When you were given the manuscript to Call of the Netherdeep, were there any parts that made you say, “Wow, this is not something that I expected to see.”

Perkins: That’s another good question. I’ve seen so much in D&D adventures, it is actually kind of rare for me to have that sort of reaction. But, there was one thing that jumped out at me. One of the main threats that you face when you hit the underwater part of the adventure is an aboleth. But, this aboleth, unlike any other aboleth I’ve seen, has a second face that has formed on its body, which has led it to believe that it has actually been transformed into another entity, a sort of godlike being. I had never seen anything quite that horrifying before, this two-faced aboleth who’s going through an identity crisis.

The adventure does a great job of sinking its teeth into that character. Because, in the chapter where you meet the aboleth, you get a fair amount of information as a DM for how you roleplay it. Aboleths can be a complex creature, but this one is just kind of warped. I can see DMs having a great deal of fun, bringing this kind of schizophrenic monster to life.

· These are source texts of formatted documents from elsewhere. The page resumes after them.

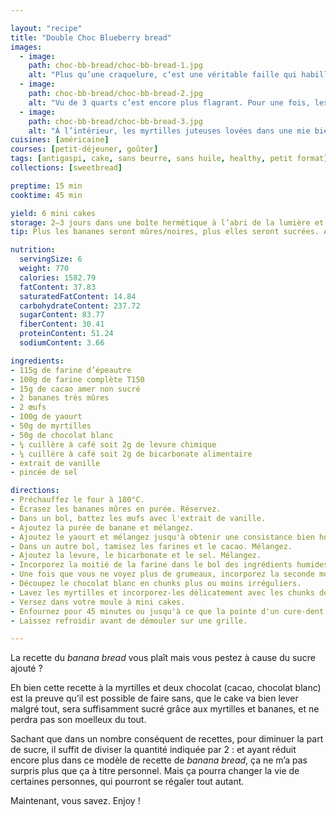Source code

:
 ```yaml
---

layout: "recipe"
title: "Double Choc Blueberry bread"
images:
  - image:
    path: choc-bb-bread/choc-bb-bread-1.jpg
    alt: "Plus qu’une craquelure, c‘est une véritable faille qui habille le dessus de ce cake. On remarque bien évidemment les chunks de chocolat blanc qui contrastent avec la couleur cacao, mais il cache des myrtilles bien juteuses."
  - image:
    path: choc-bb-bread/choc-bb-bread-2.jpg
    alt: "Vu de 3 quarts c’est encore plus flagrant. Pour une fois, les myrtilles n’ont pas rendu leur jus à la surface vu leur quantité plus basse que d’habitude."
  - image:
    path: choc-bb-bread/choc-bb-bread-3.jpg
    alt: "À l’intérieur, les myrtilles juteuses lovées dans une mie bien aérienne, avec des chunks au chocolat pour amener un peu de croquant fondant."
cuisines: [américaine]
courses: [petit-déjeuner, goûter]
tags: [antigaspi, cake, sans beurre, sans huile, healthy, petit format]
collections: [sweetbread]

preptime: 15 min
cooktime: 45 min

yield: 6 mini cakes
storage: 2–3 jours dans une boîte hermétique à l’abri de la lumière et de la chaleur. 5 jours au frigo. 2 mois au congélateur.
tip: Plus les bananes seront mûres/noires, plus elles seront sucrées. À vous de voir si ça peut aussi jouer des fois que vous ne le trouviez pas assez.

nutrition:
  servingSize: 6
  weight: 770
  calories: 1582.79
  fatContent: 37.83
  saturatedFatContent: 14.84
  carbohydrateContent: 237.72
  sugarContent: 83.77
  fiberContent: 30.41
  proteinContent: 51.24
  sodiumContent: 3.66

ingredients:
- 115g de farine d’épeautre
- 100g de farine complète T150
- 15g de cacao amer non sucré
- 2 bananes très mûres
- 2 œufs
- 100g de yaourt
- 50g de myrtilles
- 50g de chocolat blanc
- ¼ cuillère à café soit 2g de levure chimique
- ¼ cuillère à café soit 2g de bicarbonate alimentaire
- extrait de vanille
- pincée de sel

directions:
- Préchauffez le four à 180°C.
- Écrasez les bananes mûres en purée. Réservez.
- Dans un bol, battez les œufs avec l'extrait de vanille. 
- Ajoutez la purée de banane et mélangez.
- Ajoutez le yaourt et mélangez jusqu'à obtenir une consistance bien homogène.
- Dans un autre bol, tamisez les farines et le cacao. Mélangez. 
- Ajoutez la levure, le bicarbonate et le sel. Mélangez. 
- Incorporez la moitié de la farine dans le bol des ingrédients humides à la maryse. 
- Une fois que vous ne voyez plus de grumeaux, incorporez la seconde moitié. Réservez.
- Découpez le chocolat blanc en chunks plus ou moins irréguliers.
- Lavez les myrtilles et incorporez-les délicatement avec les chunks de chocolat à la pâte.
- Versez dans votre moule à mini cakes. 
- Enfournez pour 45 minutes ou jusqu'à ce que la pointe d'un cure-dent ressorte sèche. 
- Laissez refroidir avant de démouler sur une grille. 

---
```


La recette du <i lang="en">banana bread</i> vous plaît mais vous pestez à cause du sucre ajouté&nbsp;?

Eh bien cette recette à la myrtilles et deux chocolat (cacao, chocolat blanc) est la preuve qu’il est possible de faire sans, que le cake va bien lever malgré tout, sera suffisamment sucré grâce aux myrtilles et bananes, et ne perdra pas son moelleux du tout. 

Sachant que dans un nombre conséquent de recettes, pour diminuer la part de sucre, il suffit de diviser la quantité indiquée par 2&nbsp;: et ayant réduit encore plus dans ce modèle de recette de <i lang="en">banana bread</i>, ça ne m’a pas surpris plus que ça à titre personnel. Mais ça pourra changer la vie de certaines personnes, qui pourront se régaler tout autant.

Maintenant, vous savez. Enjoy&nbsp;!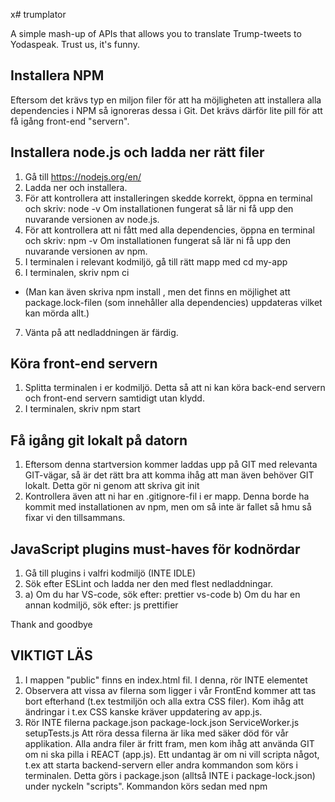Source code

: x# trumplator

A simple mash-up of APIs that allows you to translate Trump-tweets to Yodaspeak. Trust us, it's funny.

## Installera NPM

Eftersom det krävs typ en miljon filer för att ha möjligheten att installera
alla dependencies i NPM så ignoreras dessa i Git. Det krävs därför lite pill för att få igång front-end "servern".

## Installera node.js och ladda ner rätt filer

1. Gå till https://nodejs.org/en/
2. Ladda ner och installera.
3. För att kontrollera att installeringen skedde korrekt, öppna en terminal och skriv:
   node -v
   Om installationen fungerat så lär ni få upp den nuvarande versionen av node.js.
4. För att kontrollera att ni fått med alla dependencies, öppna en terminal och skriv:
   npm -v
   Om installationen fungerat så lär ni få upp den nuvarande versionen av npm.
5. I terminalen i relevant kodmiljö, gå till rätt mapp med
   cd my-app
6. I terminalen, skriv
   npm ci

- (Man kan även skriva
  npm install
  , men det finns en möjlighet att package.lock-filen (som innehåller alla dependencies) uppdateras vilket kan mörda allt.)

7. Vänta på att nedladdningen är färdig.

## Köra front-end servern

1. Splitta terminalen i er kodmiljö. Detta så att ni kan köra back-end servern och front-end servern samtidigt utan klydd.
2. I terminalen, skriv
   npm start

## Få igång git lokalt på datorn

1. Eftersom denna startversion kommer laddas upp på GIT med relevanta GIT-vägar, så är det rätt bra att komma ihåg att man även behöver GIT lokalt.
   Detta gör ni genom att skriva
   git init
2. Kontrollera även att ni har en .gitignore-fil i er mapp. Denna borde ha kommit med installationen av npm, men om så inte är fallet så hmu så fixar vi den tillsammans.

## JavaScript plugins must-haves för kodnördar

1. Gå till plugins i valfri kodmiljö (INTE IDLE)
2. Sök efter
   ESLint
   och ladda ner den med flest nedladdningar.
3. a) Om du har VS-code, sök efter:
   prettier vs-code
   b) Om du har en annan kodmiljö, sök efter:
   js prettifier

Thank and goodbye

## VIKTIGT LÄS

1. I mappen "public" finns en index.html fil. I denna, rör INTE elementet <root>
2. Observera att vissa av filerna som ligger i vår FrontEnd kommer att tas bort efterhand (t.ex testmiljön och alla extra CSS filer). Kom ihåg att ändringar i t.ex CSS kanske kräver uppdatering av app.js.
3. Rör INTE filerna
   package.json
   package-lock.json
   ServiceWorker.js
   setupTests.js
   Att röra dessa filerna är lika med säker död för vår applikation. Alla andra filer är fritt fram, men kom ihåg att använda GIT om ni ska pilla i REACT (app.js).
   Ett undantag är om ni vill scripta något, t.ex att starta backend-servern eller andra kommandon som körs i terminalen. Detta görs i package.json (alltså INTE i package-lock.json) under nyckeln "scripts". Kommandon körs sedan med
   npm <scriptname>
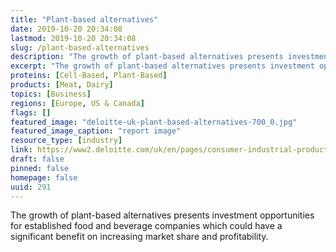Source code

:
 ```yaml
---
title: "Plant-based alternatives"
date: 2019-10-20 20:34:08
lastmod: 2019-10-20 20:34:08
slug: /plant-based-alternatives
description: "The growth of plant-based alternatives presents investment opportunities for established food and beverage companies which could have a significant benefit on increasing market share and&nbsp;profitability."
excerpt: "The growth of plant-based alternatives presents investment opportunities for established food and beverage companies which could have a significant benefit on increasing market share and&nbsp;profitability."
proteins: [Cell-Based, Plant-Based]
products: [Meat, Dairy]
topics: [Business]
regions: [Europe, US & Canada]
flags: []
featured_image: "deloitte-uk-plant-based-alternatives-700_0.jpg"
featured_image_caption: "report image"
resource_type: [industry]
link: https://www2.deloitte.com/uk/en/pages/consumer-industrial-products/articles/plant-based-alternatives.html
draft: false
pinned: false
homepage: false
uuid: 291
---
```

The growth of plant-based alternatives presents investment opportunities
for established food and beverage companies which could have a
significant benefit on increasing market share and profitability.

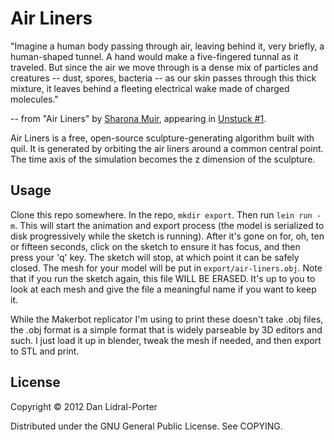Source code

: # Air Liners

"Imagine a human body passing through air, leaving behind it, very briefly,
a human-shaped tunnel. A hand would make a five-fingered tunnal as it traveled.
But since the air we move through is a dense mix of particles and creatures --
dust, spores, bacteria -- as our skin passes through this thick mixture, it
leaves behind a fleeting electrical wake made of charged molecules."

   -- from "Air Liners" by [Sharona Muir][sm], appearing in [Unstuck #1][un].

[sm]: http://www.sharonamuir.com/
[un]: http://www.unstuckbooks.org/issue-1

Air Liners is a free, open-source sculpture-generating algorithm built with
quil. It is generated by orbiting the air liners around a common central point.
The time axis of the simulation becomes the z dimension of the sculpture.

## Usage

Clone this repo somewhere. In the repo, `mkdir export`. Then run `lein run -m`.
This will start the animation and export process (the model is serialized to
disk progressively while the sketch is running). After it's gone on for, oh, ten
or fifteen seconds, click on the sketch to ensure it has focus, and then press
your 'q' key. The sketch will stop, at which point it can be safely closed. The
mesh for your model will be put in `export/air-liners.obj`. Note that if you run
the sketch again, this file WILL BE ERASED. It's up to you to look at each mesh
and give the file a meaningful name if you want to keep it.

While the Makerbot replicator I'm using to print these doesn't take .obj files,
the .obj format is a simple format that is widely parseable by 3D editors and
such. I just load it up in blender, tweak the mesh if needed, and then
export to STL and print.

## License

Copyright © 2012 Dan Lidral-Porter

Distributed under the GNU General Public License. See COPYING.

This is the second time that Wizards of the Coast has teamed up with Critical Role† Obviously, this line of books must be a success, because you guys keep working with them. Do you think that speaks to the role that Critical Role has played in building Fifth Edition’s popularity?

Oh yeah, absolutely. It’s sort of a divine partnership in my mind. I have not only great respect for Critical Role as a creative entity, but the folks at Critical Role are so passionate about the game and its power to bring people together, and to build lifelong friendships. So, any opportunity to be able to collaborate with them on something meaningful, is always a joy. The other thing is that these people are professionals. They have great fun doing what they do, but they treat their work very seriously, as do we.

But you are absolutely right, Critical Role has been a great way to bring new players into the hobby and it has really done a great job on that. The work that Matt does to bring his world to life is aspirational for so many people. These products can help show people what the possibilities are in a D&D game, how far can you stretch D&D, and do things that nobody has seen before. What creative pools can you play in?

So, the first product we did with them was a campaign setting – Explorer’s Guide to Wildemount. With the second product here, focusing on an adventure is a way to really, and this is a bad pun, go deep. While a campaign setting tries to cover a lot of areas to a certain shallow depth, here, we really get to dive in, and plunge into places, and give them a lush level of detail. Like the Netherdeep, I know Matt and I were super keen to do it because Fifth Edition didn’t really have an underwater experience.

Following up on that, do you feel that the Critical Role adventures have a different feel to them than the ones produced solely by Wizards of the Coast?

Yes, I think it does. One of the things that distinguishes it, is that similar to Critical Roles campaign, it shows off Matt’s love for depth of character, and depth of character development. In a Wizards of the Coast adventure, we do focus on character to an extent. We try to round out our villains. but in a Critical Role adventure, I think you expect even more depth and more interaction between characters. So, a great deal of the writing of this product was focused on character development. How characters interact with others, how they discover things about themselves, the complexities of relationships, these are all elements that are really common characteristics in Matt’s campaign. I think they’re echoed here in the adventure.

Critical Role: Call of the Netherdeep will be released in the United States and most parts of the world on March 15, and in Europe on April 5th.